>>>

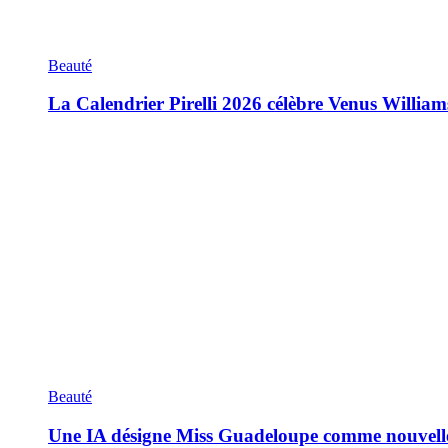
Beauté
La Calendrier Pirelli 2026 célèbre Venus William
Beauté
Une IA désigne Miss Guadeloupe comme nouvell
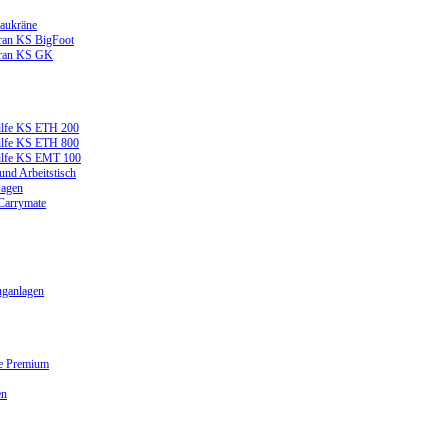
aukräne
ran KS BigFoot
kran KS GK
ilfe KS ETH 200
ilfe KS ETH 800
ilfe KS EMT 100
und Arbeitstisch
wagen
 Carrymate
ganlagen
ge Premium
en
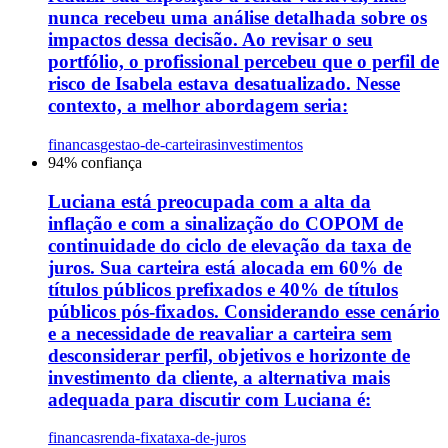
nunca recebeu uma análise detalhada sobre os
impactos dessa decisão. Ao revisar o seu
portfólio, o profissional percebeu que o perfil de
risco de Isabela estava desatualizado. Nesse
contexto, a melhor abordagem seria:
financas
gestao-de-carteiras
investimentos
94
% confiança
Luciana está preocupada com a alta da
inflação e com a sinalização do COPOM de
continuidade do ciclo de elevação da taxa de
juros. Sua carteira está alocada em 60% de
títulos públicos prefixados e 40% de títulos
públicos pós-fixados. Considerando esse cenário
e a necessidade de reavaliar a carteira sem
desconsiderar perfil, objetivos e horizonte de
investimento da cliente, a alternativa mais
adequada para discutir com Luciana é:
financas
renda-fixa
taxa-de-juros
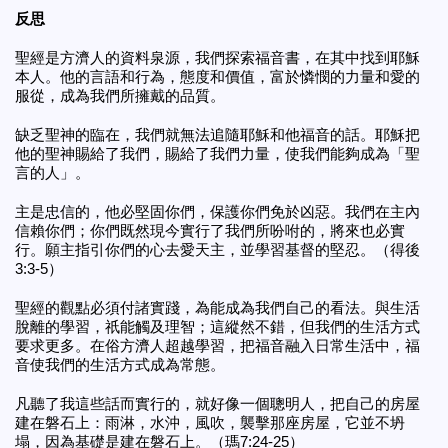
反思
聖經是方濟人的資料泉源，我們探索福音書，在其中找到耶穌
本人。他的言語和行為，態度和價值，富於憐憫的力量和愛的
服從，成為我們所擁戴的品質。
缺乏聖神的臨在，我們就無法追隨耶穌和他福音的話。耶穌把
他的聖神賜給了我們，賜給了我們力量，使我們能夠成為「聖
言的人」。
主是忠信的，他必堅固你們，保護你們免於凶惡。我們在主內
信賴你們；你們既然現今實行了我們所吩咐的，將來也必實
行。願主指引你們的心去愛天主，並學習基督的堅忍。（得後
3:3-5）
聖經的觀點必須付諸實踐，為能成為我們自己的看法。與生活
脫離的學習，祇能觸及理智；這縱然不錯，但我們的生活方式
要求更多。在俗方濟人超越學習，把福音融入日常生活中，福
音使我們的生活方式成為常態。
凡聽了我這些話而實行的，就好像一個聰明人，把自己的房屋
建在磐石上：雨淋，水沖，風吹，襲擊那座房屋，它並不坍
塌，因為基礎是建在磐石上。（瑪7:24-25）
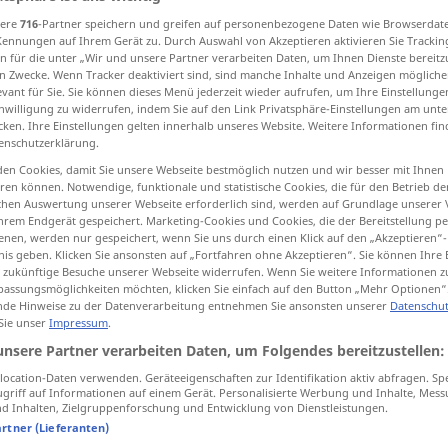
t
>
sere
716
-Partner speichern und greifen auf personenbezogene Daten wie Browserdat
Kennungen auf Ihrem Gerät zu. Durch Auswahl von Akzeptieren aktivieren Sie Trackin
n für die unter „Wir und unsere Partner verarbeiten Daten, um Ihnen Dienste bereitz
n Zwecke. Wenn Tracker deaktiviert sind, sind manche Inhalte und Anzeigen mögliche
tippen)
evant für Sie. Sie können dieses Menü jederzeit wieder aufrufen, um Ihre Einstellung
inwilligung zu widerrufen, indem Sie auf den Link Privatsphäre-Einstellungen am unt
cken. Ihre Einstellungen gelten innerhalb unseres Website. Weitere Informationen fin
enschutzerklärung.
en Cookies, damit Sie unsere Webseite bestmöglich nutzen und wir besser mit Ihnen
en können. Notwendige, funktionale und statistische Cookies, die für den Betrieb d
ischen Auswertung unserer Webseite erforderlich sind, werden auf Grundlage unserer
pervers
abartig
hrem Endgerät gespeichert. Marketing-Cookies und Cookies, die der Bereitstellung per
MED
PSYCH
nen, werden nur gespeichert, wenn Sie uns durch einen Klick auf den „Akzeptieren“-
nis geben. Klicken Sie ansonsten auf „Fortfahren ohne Akzeptieren“. Sie können Ihre 
ür zukünftige Besuche unserer Webseite widerrufen. Wenn Sie weitere Informationen 
assungsmöglichkeiten möchten, klicken Sie einfach auf den Button „Mehr Optionen“
de Hinweise zu der Datenverarbeitung entnehmen Sie ansonsten unserer
Datenschut
 Sie unser
Impressum
.
unsere Partner verarbeiten Daten, um Folgendes bereitzustellen:
ein perverser
Mensch
ocation-Daten verwenden. Geräteeigenschaften zur Identifikation aktiv abfragen. Sp
griff auf Informationen auf einem Gerät. Personalisierte Werbung und Inhalte, Mes
 Inhalten, Zielgruppenforschung und Entwicklung von Dienstleistungen.
artner (Lieferanten)
Quellen für "pervers"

<<<

Problem statement =>
Return all lines of the material that have "ilfe" in them.

Output =>
ilfe KS ETH 200
ilfe KS ETH 800
ilfe KS EMT 100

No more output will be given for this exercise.